BEGIN

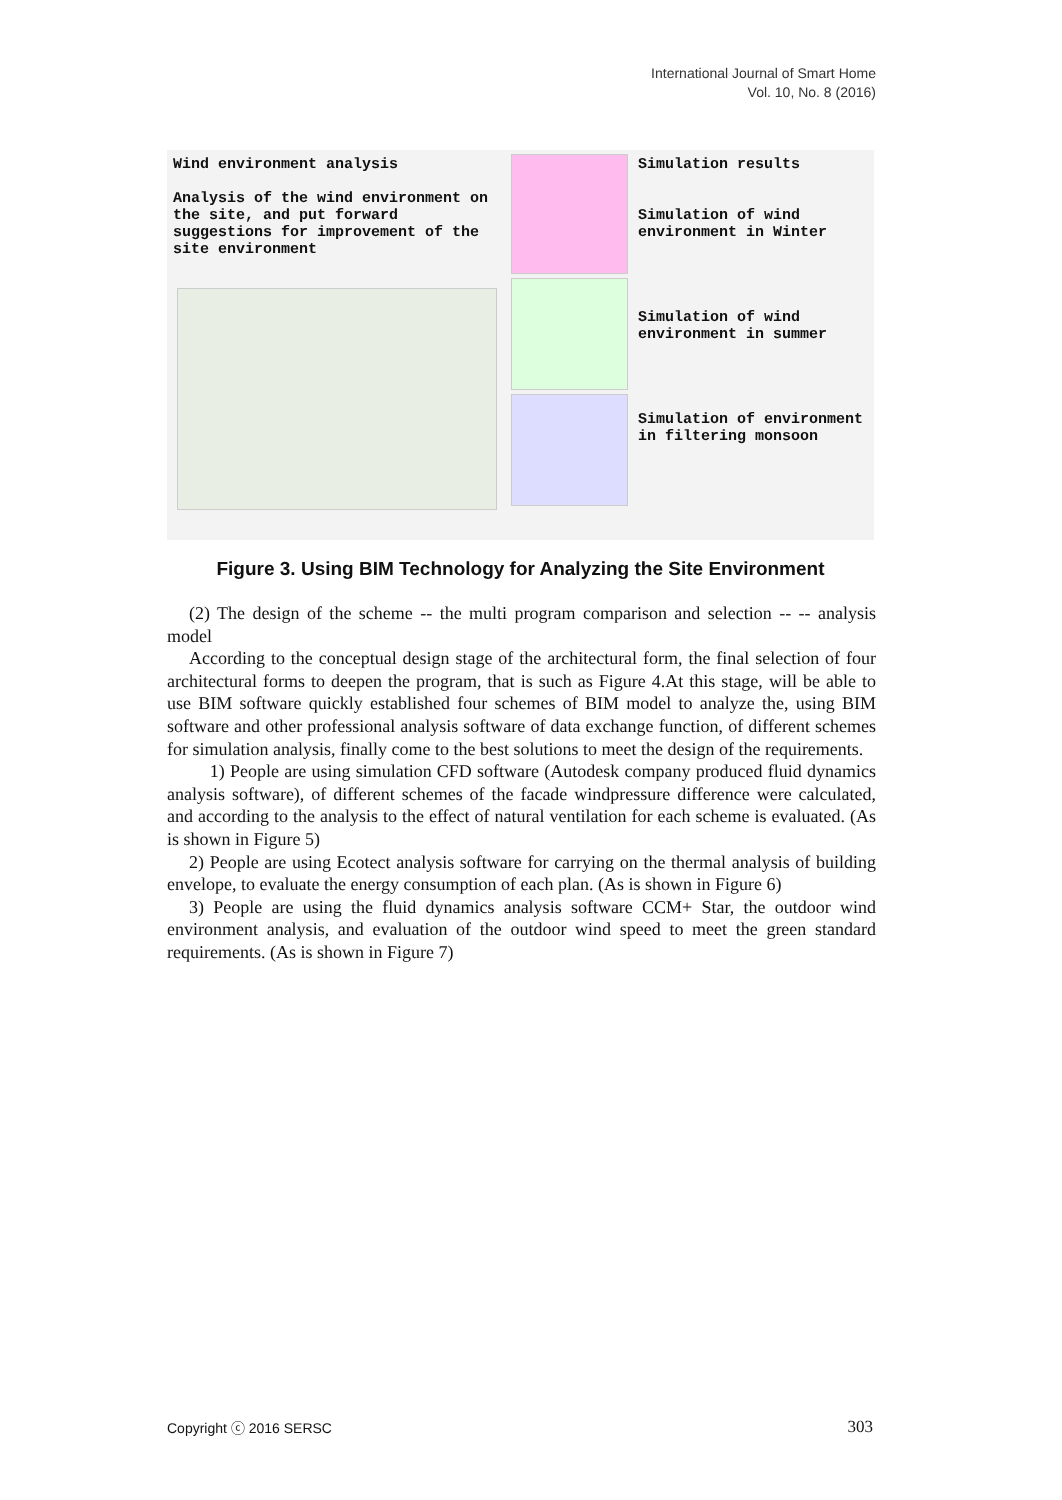International Journal of Smart Home
Vol. 10, No. 8 (2016)
Wind environment analysis
Analysis of the wind environment on the site, and put forward suggestions for improvement of the site environment
Simulation results
Simulation of wind environment in Winter
Simulation of wind environment in summer
Simulation of environment in filtering monsoon
Figure 3. Using BIM Technology for Analyzing the Site Environment
(2) The design of the scheme -- the multi program comparison and selection -- -- analysis model
According to the conceptual design stage of the architectural form, the final selection of four architectural forms to deepen the program, that is such as Figure 4.At this stage, will be able to use BIM software quickly established four schemes of BIM model to analyze the, using BIM software and other professional analysis software of data exchange function, of different schemes for simulation analysis, finally come to the best solutions to meet the design of the requirements.
1) People are using simulation CFD software (Autodesk company produced fluid dynamics analysis software), of different schemes of the facade windpressure difference were calculated, and according to the analysis to the effect of natural ventilation for each scheme is evaluated. (As is shown in Figure 5)
2) People are using Ecotect analysis software for carrying on the thermal analysis of building envelope, to evaluate the energy consumption of each plan. (As is shown in Figure 6)
3) People are using the fluid dynamics analysis software CCM+ Star, the outdoor wind environment analysis, and evaluation of the outdoor wind speed to meet the green standard requirements. (As is shown in Figure 7)
Copyright ⓒ 2016 SERSC 303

END

REQUIRED WORK:
Retype only the stretch of lines above starting at the one with "Simulation of wind environment in Winter" and stopping at the one with "(2) The design", exactly as written, with both kept.

EXERCISE SOLUTION:
Simulation of wind environment in Winter
Simulation of wind environment in summer
Simulation of environment in filtering monsoon
Figure 3. Using BIM Technology for Analyzing the Site Environment
(2) The design of the scheme -- the multi program comparison and selection -- -- analysis model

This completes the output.